One Challenge, One Year, Four Races. Go the Distance, Be a Legend!
Door dit zinnetje werd ik getriggerd. De komende 10 maanden zullen in het teken staan van het volbrengen van de Grand Slam. Afgelopen weekend zou de eerste stap gezet worden in The Great Escape. Op vrijdagavond arriveer ik om 22:00 uur in Maboge. Over 4 uur zullen we hier vandaan met de bus naar Ettelbrück gebracht worden waar we om 04:00 uur gaan starten. Op het terrein zie ik al gauw bekende gezichten die meestal wel aanwezig zijn bij de evenementen van het Legends Team.
De meeste lopers liggen ergens te slapen. Ik heb nog geen behoefte om te slapen en besluit wat rond te hangen en te kletsen met de personen die ons dit weekend weer in de watten zullen leggen. Zo is er om dat ik lijd aan Lachanofobie speciaal voor mij een pastamaaltijd bereid zonder groentjes.

OPDRACHT:
Geef letterlijk weer wat er in het hardloopverslag staat, te beginnen bij "Door dit zinnetje" en door tot en met "het Legends Team.". De gegevens hieronder heb je niet nodig.

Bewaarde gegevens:
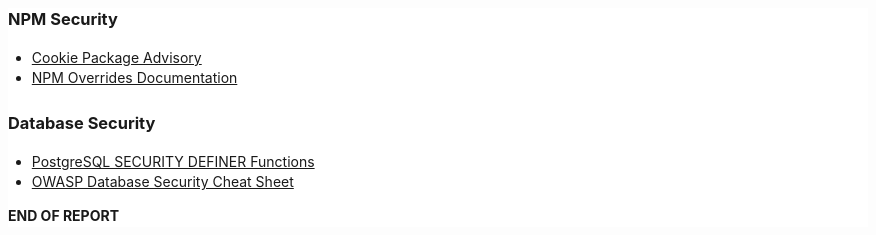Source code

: ### NPM Security
- [Cookie Package Advisory](https://github.com/advisories/GHSA-pxg6-pf52-xh8x)
- [NPM Overrides Documentation](https://docs.npmjs.com/cli/v8/configuring-npm/package-json#overrides)

### Database Security
- [PostgreSQL SECURITY DEFINER Functions](https://www.postgresql.org/docs/current/sql-createfunction.html#SQL-CREATEFUNCTION-SECURITY)
- [OWASP Database Security Cheat Sheet](https://cheatsheetseries.owasp.org/cheatsheets/Database_Security_Cheat_Sheet.html)

**END OF REPORT**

UITKOMST:
Door dit zinnetje werd ik getriggerd. De komende 10 maanden zullen in het teken staan van het volbrengen van de Grand Slam. Afgelopen weekend zou de eerste stap gezet worden in The Great Escape. Op vrijdagavond arriveer ik om 22:00 uur in Maboge. Over 4 uur zullen we hier vandaan met de bus naar Ettelbrück gebracht worden waar we om 04:00 uur gaan starten. Op het terrein zie ik al gauw bekende gezichten die meestal wel aanwezig zijn bij de evenementen van het Legends Team.